The operation, however, will not be successful, as the pilot will be unable to drill through a layer of copper sheathing on the enemy hull. But the bold attempt will go down in history as one of America’s great Naval milestones.

Bushnell’s Turtle is not the first functional submarine in history (Dutch inventor Cornelius Drebbel’s “underwater boat” successfully navigated a portion of England’s Thames River in 1623). But the Turtle is the first–ever submarine to be used as an attack platform in combat.

Sept. 8, 1781:  Continental Army forces under the command of Maj. Gen. Nathaniel Greene clash with British forces under Lt. Col. Alexander Stewart in the Battle of Eutaw Springs (S.C.).


Which of the two armies will actually gain the tactical advantage will be debated into the 21st century. But it will in fact prove to be a strategic victory for the Continentals as the British – bloodied, though not quite as severely as the Continentals – will be forced to abandon much of their previously gained ground in the South.

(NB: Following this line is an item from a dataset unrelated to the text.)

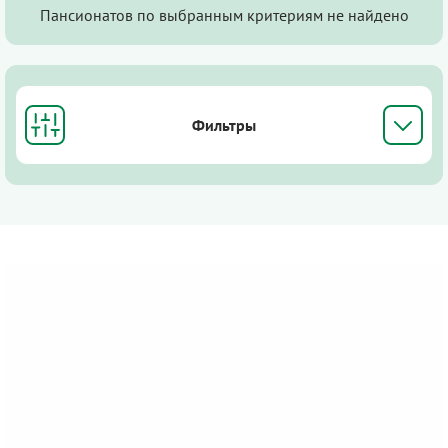
Пансионатов по выбранным критериям не найдено
Фильтры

Sept. 9, 1776:  The United Colonies are renamed the United States.

Sept. 9, 1943:  American and British forces begin hitting the beaches at Salerno, Italy in Operation Avalanche.

One U.S. sailor describing the landings will say: “German planes would come out of the sun and strafe the beaches … The German pilots [were] almost at eye level as they went up the beaches. If you were caught in the open, all you could do was to fall on your face and pray. There was no cover.”